• [DOCUMENT EXCERPT]:
-------------------------

While virtually all vegetables offer excellent nutritional value, some offer particularly high levels of antioxidants. One of the best objective resources to determine the antioxidant power of any vegetable, fruit, herb, or other food is the USDA’s ORAC (Oxygen Radical Absorbance Capacity) report. I like to aim for at least 10,000 ORAC units a day, which is easily obtained from a few servings of the top fruits and vegetables (the USDA recommends a much lower number, between 3,000 and 5,000 per day).

Here (in alphabetical order, not point value order; but don’t worry—they’re all gold medal winners) is a list of some of the highest antioxidant vegetables. Make a special effort to include these regularly in your meals: avocado, beets, broccoli, Brussels sprouts, carrots, cauliflower, eggplant, garlic, kale, onion, peas, red bell pepper, spinach, yellow squash


It may take some acclimation to center your diet around vegetables, as we are so accustomed to reaching for packaged, high-carbohydrate snacks as a first option. Reject your attachment to cultural meal traditions centered on starches or grains and get wild and colorful with your meals!

-------------------------

Saved entries
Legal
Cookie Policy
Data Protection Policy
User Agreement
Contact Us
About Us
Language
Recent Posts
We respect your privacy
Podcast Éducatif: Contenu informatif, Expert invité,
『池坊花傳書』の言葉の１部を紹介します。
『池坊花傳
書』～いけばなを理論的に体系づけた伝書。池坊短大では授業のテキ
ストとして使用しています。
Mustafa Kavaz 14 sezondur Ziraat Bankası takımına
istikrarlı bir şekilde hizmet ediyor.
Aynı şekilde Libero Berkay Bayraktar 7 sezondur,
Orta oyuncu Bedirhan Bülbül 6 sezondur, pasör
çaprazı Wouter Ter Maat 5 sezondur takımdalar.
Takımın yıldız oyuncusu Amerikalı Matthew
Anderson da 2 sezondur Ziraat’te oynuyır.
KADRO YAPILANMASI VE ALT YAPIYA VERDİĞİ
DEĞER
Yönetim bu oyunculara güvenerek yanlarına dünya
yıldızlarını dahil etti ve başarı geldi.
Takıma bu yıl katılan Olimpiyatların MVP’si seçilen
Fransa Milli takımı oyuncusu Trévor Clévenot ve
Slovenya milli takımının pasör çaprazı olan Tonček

-------------------------

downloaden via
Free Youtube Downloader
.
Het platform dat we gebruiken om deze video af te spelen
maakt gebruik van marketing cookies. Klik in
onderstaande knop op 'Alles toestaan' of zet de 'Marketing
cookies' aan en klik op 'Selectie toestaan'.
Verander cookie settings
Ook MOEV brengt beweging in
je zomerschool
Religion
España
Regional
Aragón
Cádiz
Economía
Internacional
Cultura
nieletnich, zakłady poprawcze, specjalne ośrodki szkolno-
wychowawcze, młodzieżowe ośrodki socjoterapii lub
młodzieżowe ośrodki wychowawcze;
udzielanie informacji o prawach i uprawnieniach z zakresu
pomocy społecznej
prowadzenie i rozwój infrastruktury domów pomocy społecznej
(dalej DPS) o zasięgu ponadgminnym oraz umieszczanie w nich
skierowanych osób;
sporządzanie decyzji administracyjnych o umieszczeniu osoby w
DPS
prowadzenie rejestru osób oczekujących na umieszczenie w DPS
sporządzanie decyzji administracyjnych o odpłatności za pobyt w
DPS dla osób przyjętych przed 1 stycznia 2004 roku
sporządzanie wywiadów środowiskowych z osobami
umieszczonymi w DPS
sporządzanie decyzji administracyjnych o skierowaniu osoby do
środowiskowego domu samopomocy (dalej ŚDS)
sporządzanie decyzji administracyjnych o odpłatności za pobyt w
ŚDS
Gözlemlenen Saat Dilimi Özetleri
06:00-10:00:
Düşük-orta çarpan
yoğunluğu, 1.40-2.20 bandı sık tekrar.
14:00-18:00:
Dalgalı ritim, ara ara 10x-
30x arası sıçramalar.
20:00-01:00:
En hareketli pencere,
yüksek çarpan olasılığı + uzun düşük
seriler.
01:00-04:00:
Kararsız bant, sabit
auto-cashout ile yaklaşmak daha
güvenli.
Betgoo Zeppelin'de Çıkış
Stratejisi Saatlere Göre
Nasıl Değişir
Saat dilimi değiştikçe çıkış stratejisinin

-------------------------

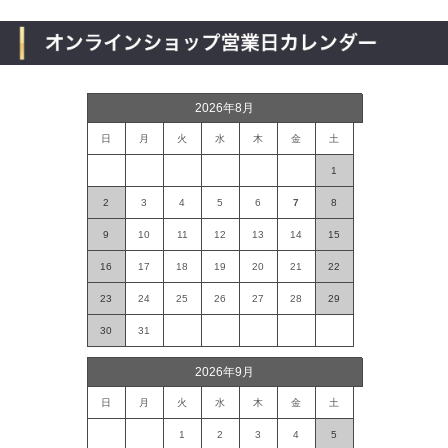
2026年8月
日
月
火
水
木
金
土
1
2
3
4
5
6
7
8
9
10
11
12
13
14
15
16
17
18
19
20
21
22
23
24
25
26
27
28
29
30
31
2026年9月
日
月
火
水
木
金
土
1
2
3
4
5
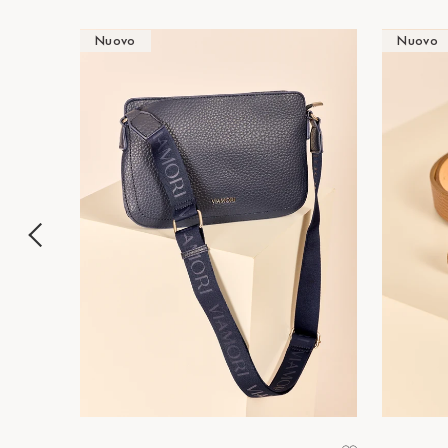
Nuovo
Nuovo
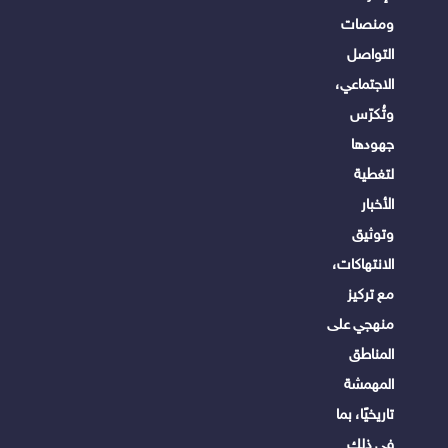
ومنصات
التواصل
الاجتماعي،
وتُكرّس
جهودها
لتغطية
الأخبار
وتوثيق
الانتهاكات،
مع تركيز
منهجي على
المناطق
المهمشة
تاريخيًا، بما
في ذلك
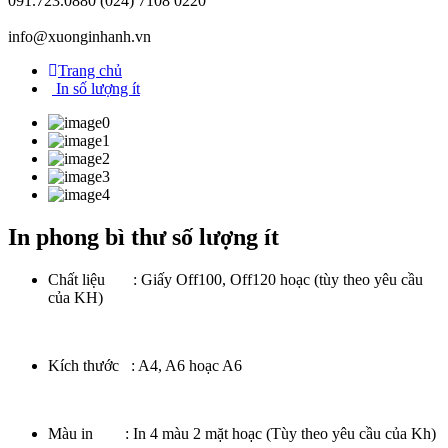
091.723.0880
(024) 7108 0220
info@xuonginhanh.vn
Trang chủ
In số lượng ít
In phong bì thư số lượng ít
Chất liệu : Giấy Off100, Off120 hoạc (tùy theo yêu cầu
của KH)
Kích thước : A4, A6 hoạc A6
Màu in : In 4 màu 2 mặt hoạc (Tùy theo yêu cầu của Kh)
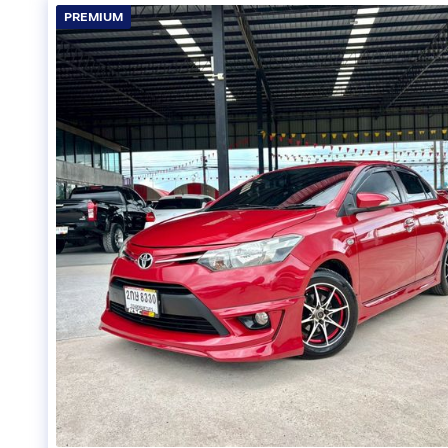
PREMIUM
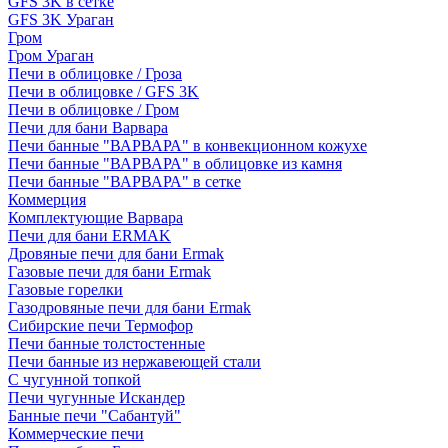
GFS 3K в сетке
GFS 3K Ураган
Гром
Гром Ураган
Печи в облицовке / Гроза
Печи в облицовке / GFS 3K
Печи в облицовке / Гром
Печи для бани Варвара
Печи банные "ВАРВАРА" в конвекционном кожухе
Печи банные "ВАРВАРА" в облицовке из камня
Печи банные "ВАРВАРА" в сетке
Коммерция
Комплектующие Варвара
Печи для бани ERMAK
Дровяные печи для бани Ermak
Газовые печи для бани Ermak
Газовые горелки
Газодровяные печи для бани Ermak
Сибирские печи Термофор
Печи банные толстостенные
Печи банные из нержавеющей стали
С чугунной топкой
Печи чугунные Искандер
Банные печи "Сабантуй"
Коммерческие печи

-------------------------

• [THINGS TO DO]:
(a) In the vegetable antioxidant text, rewrite the stretch from "Here (in alphabetical" through "with your meals!", replacing "kale" with "collard greens".
(b) Answer these questions from the vegetable antioxidant text:
(i) What does ORAC stand for?
(ii) How many ORAC units per day does the USDA recommend?
(iii) In what order are the high-antioxidant vegetables listed?
(c) Pick up the vegetable antioxidant text where it stops and continue it.

• [TASK ANSWERS]:
(a)
Here (in alphabetical order, not point value order; but don’t worry—they’re all gold medal winners) is a list of some of the highest antioxidant vegetables. Make a special effort to include these regularly in your meals: avocado, beets, broccoli, Brussels sprouts, carrots, cauliflower, eggplant, garlic, collard greens, onion, peas, red bell pepper, spinach, yellow squash


It may take some acclimation to center your diet around vegetables, as we are so accustomed to reaching for packaged, high-carbohydrate snacks as a first option. Reject your attachment to cultural meal traditions centered on starches or grains and get wild and colorful with your meals!

(b)
(i) Oxygen Radical Absorbance Capacity.
(ii) Between 3,000 and 5,000 per day.
(iii) Alphabetical order.

(c)
If, for reasons of budget or availability, you decide to eat nonorganic produce, note that there are varying levels of residue exposure risk depending on the item. Be particularly careful to avoid conventional sources of vegetables that have a large surface area (leafy greens, including spinach and lettuce, are treated with some of the most potent pesticides) or a skin that is consumed (bell peppers are perhaps the most pesticidetainted vegetable; also avoid conventional celery, cucumbers, green beans, winter squash, and carrots). If you do find yourself purchasing these, be sure to soak and/or rinse them with soap or a “fruit and vegetable wash” solution, which you can find in any health food store. On the other hand, conventional broccoli (also a good source of omega-3s), asparagus, avocados, cabbage, onions, and other vegetables with an easily washable or non-edible skin have minimal pesticide exposure risk.

Fruits

Fruits are outstanding sources of fiber, vitamins, minerals, phenols, antioxidants, and other micronutrients. Generally speaking, the
Primal Blueprint
plan allows you to eat generous amounts of fruit (unlike many low-carb programs), with a few important caveats. For one, modern cultivation and chemical treatments have resulted in fruits that are large, brightly colored, uniformly shaped, and extra sweet, with much less micro-nutrition than the small, varied, highly fibrous, deep-colored, less sugary, and less insulin-stimulating fruits that Grok foraged for. As with Olympic gymnasts, higher presentation value means nothing if you receive poor scores in execution.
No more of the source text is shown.